The film represents quite a departure for Harryhausen, and not just in the style of animation. ‘Well, it does have a fantasy premise of sorts, but yes, it is basically four women sitting, talking and drinking coffee. No mythological beasts, giant apes, Venusian lizards. No dinosaurs.’

So what is it about?

‘I spent years working with students who thought feminism was just this kind of dreary, dungareed monolith, this thing that happened in the past and was over and done with now. I wanted to find other ways to open up its liveliness and diversity, and its relevance. I spent a year working on a novel about Simone de Beauvoir’s relationship with Nelson Algren, but that was really about learning to imaginatively invest in the material, to make it come alive. And then I saw this Russian film, Chetyre, at the Arnolfini. It has this fabulous opening section with four strangers meeting in a bar and idly talking to each other – and that’s when the whole play came to me in a flash. It takes some counterfactual juggling of biographies, but basically, sheltering from the rain one day, de Beauvoir (Adjani) runs into Mary McCarthy (Hunter), Betty Friedan (Leigh) and Helen Gurley Brown (Polley) in a New York hotel. You have these four amazing women: a French existentialist philosopher; an anti-Stalinist socialist writer and critic; the author of The Feminine Mystique and first president of the National Organization of Women; and the author of Sex and the Single Girl and editor of Cosmopolitan. Four women who don’t know each other, the younger two yet to make their marks, all of them feminists but in profoundly different ways. And in their conversation over coffee, their differences of opinion and their common ground emerges. Second-wave feminism coalesces. It’s like the first consciousness-raising session, hence the title.’

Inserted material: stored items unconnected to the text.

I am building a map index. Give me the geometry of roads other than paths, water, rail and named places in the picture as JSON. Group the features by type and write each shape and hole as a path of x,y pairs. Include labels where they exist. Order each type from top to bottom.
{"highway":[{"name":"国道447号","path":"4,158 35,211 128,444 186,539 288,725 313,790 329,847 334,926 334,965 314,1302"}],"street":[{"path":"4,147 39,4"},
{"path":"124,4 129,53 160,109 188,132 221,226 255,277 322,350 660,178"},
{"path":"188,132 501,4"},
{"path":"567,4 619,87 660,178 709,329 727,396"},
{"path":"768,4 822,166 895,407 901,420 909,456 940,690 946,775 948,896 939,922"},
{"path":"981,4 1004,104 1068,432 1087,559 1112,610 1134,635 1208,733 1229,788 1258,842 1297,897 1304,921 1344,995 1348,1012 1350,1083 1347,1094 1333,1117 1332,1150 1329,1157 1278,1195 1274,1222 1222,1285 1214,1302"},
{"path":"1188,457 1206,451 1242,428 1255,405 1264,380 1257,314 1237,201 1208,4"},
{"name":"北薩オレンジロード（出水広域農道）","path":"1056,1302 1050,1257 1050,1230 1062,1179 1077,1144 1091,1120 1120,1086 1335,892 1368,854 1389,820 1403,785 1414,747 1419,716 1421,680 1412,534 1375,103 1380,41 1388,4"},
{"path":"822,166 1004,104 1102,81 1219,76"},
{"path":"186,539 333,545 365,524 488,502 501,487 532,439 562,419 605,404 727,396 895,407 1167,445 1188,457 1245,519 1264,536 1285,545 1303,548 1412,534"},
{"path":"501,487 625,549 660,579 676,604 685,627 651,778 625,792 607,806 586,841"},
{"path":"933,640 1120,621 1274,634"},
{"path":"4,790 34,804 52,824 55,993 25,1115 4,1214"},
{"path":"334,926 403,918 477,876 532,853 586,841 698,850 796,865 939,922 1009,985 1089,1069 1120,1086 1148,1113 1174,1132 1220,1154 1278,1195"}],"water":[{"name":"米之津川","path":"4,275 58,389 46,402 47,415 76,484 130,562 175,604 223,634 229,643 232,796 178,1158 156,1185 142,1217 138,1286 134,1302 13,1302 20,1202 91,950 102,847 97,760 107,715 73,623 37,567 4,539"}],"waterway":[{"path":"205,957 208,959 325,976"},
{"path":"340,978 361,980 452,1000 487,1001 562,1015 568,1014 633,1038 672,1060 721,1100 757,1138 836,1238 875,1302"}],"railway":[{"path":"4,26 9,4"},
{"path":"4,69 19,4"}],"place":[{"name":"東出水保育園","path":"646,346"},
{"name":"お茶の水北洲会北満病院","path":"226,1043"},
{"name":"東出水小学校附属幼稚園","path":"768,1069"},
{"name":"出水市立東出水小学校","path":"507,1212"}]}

Consciousness Rising premiered at the Tobacco Factory to impressive reviews, and the production toured all around the world. ‘I had a great group of women to work with there, as well. I borrowed a trick from Peter Watkins and gave each of them a huge pile of stuff to read about the women they were playing, about the society and culture in which they grew up. And then we just kept on workshopping until we had transformed my rough script into a play. It’s why they get co-writing credits; there is so much in the play that would not have been there without them. For the film, there was a different kind of workshopping – basically me learning from smart and experienced people how to make this into a movie. We opened it up, added some blokes and a couple of musical daydream/fantasy sequences. It’s the same story, but also a whole other can of fish, kettle of worms, now. I saw an almost finished cut two days ago – no, wait, that was yesterday – and Ray had organised a real surprise for me. He only went and put Joseph Gordon-Levitt singing “Natural Woman” over the end credits!

Kaffeeklatsch of the Titans opens in the spring.

It is not in 3D and does not star Sam Worthington.

13/12/10
This is the last of the old ‘by Jason Wyngarde’ pieces I will post here. It is all rather Mary Sue and doesn’t really work, but I have a fondness for it because when China Miéville posted a version on his old blog back in 2010 a whole bunch of people thought it was real. Go figure. (Actually one bit of it is sort of real only it happened differently. I saw Southland Tales weeks after being in the Venice Beach bookstore, but me and The Rock were both once in the same physical space, just sadly not at the same time, and I did get all excited about it. Same thing happened once with Cory McAbee, more or less, and a hotel in Perth.)